One person describes eradicating Mycoplasma bovis as like “trying to build an aeroplane while it is still flying” and there is some truth in that. 

Government, industry to eradicate M. bovis at a cost of $886m.

The tracing procedures are difficult, the tests complex and prevention at this stage is not easy.

Neither the Prime Minister, the Minister of Agriculture, nor any MPI official or industry representative, at last week’s announcement of the eradication campaign, would put their hand on their heart and say the plan will succeed. 

Their line was, “we think we have discovered it early in the piece so we need to have a shot at eradication” – rather than effectively doing nothing and just managing it as most countries do.

Eradication will see at least 150,000 animals slaughtered – possibly more – over two years and at least 192 properties will have their animals slaughtered with still no guarantee of success.

The $886 million cost will be shared between the Government and the industry, namely DairyNZ and Beef + Lamb NZ who support the plan. 

The Government will meet 68 % of the cost, and DNZ and BLNZ 32%. Money from these two industry organisations will come from a special biosecurity levy linked to their Government Industry Arrangement (GIA) on biosecurity. 

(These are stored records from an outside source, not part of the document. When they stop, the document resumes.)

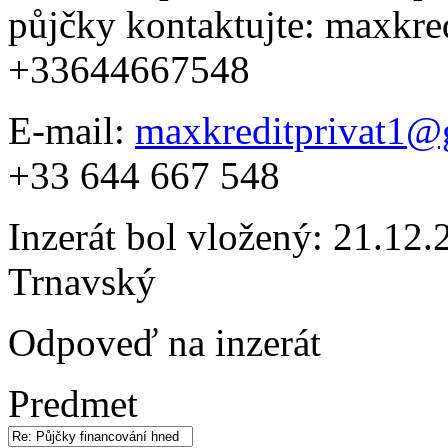
půjčky kontaktujte: maxkr
+33644667548
E-mail:
maxkreditprivat1@
+33 644 667 548
Inzerát bol vložený: 21.12.2
Trnavský
Odpoveď na inzerát
Predmet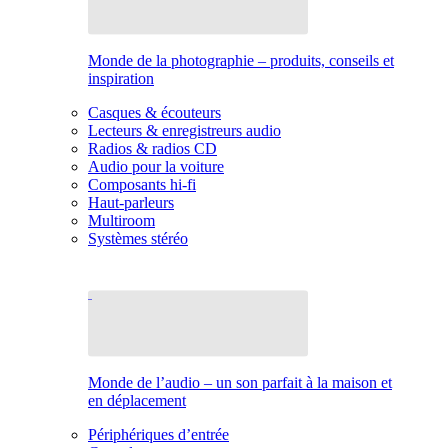
Monde de la photographie – produits, conseils et
inspiration
Casques & écouteurs
Lecteurs & enregistreurs audio
Radios & radios CD
Audio pour la voiture
Composants hi-fi
Haut-parleurs
Multiroom
Systèmes stéréo
Monde de l’audio – un son parfait à la maison et
en déplacement
Périphériques d’entrée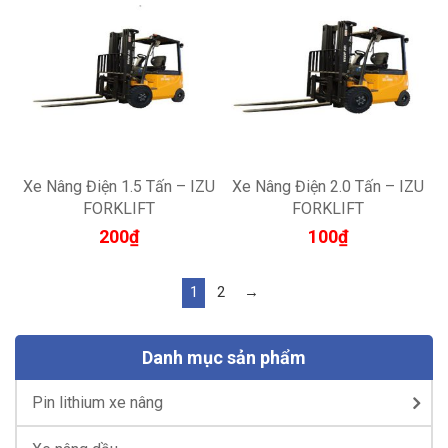
Xe Nâng Điện 1.5 Tấn – IZU
Xe Nâng Điện 2.0 Tấn – IZU
FORKLIFT
FORKLIFT
200
₫
100
₫
1
2
→
Danh mục sản phẩm
Pin lithium xe nâng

Money from standard commodity levies that are used to fund DairyNZ and BLNZ cannot be used to fund biosecurity, so a special levy will be made, as approved by farmers in the GIA consultation process.

Rural News understands that the details of how this special levy will be collected and which organisation will pay what amount is still being worked out. However, it’s believed that in general the dairy industry will pay more by virtue of the fact that it has more cows than the beef sector. 

It’s also believed that, in the first instance, the Government will pay the up-front cost of eradication. DairyNZ and B+LNZ will repay this over time on the basis that the levy collected from farmers will not be too big in the first two years of the eradication.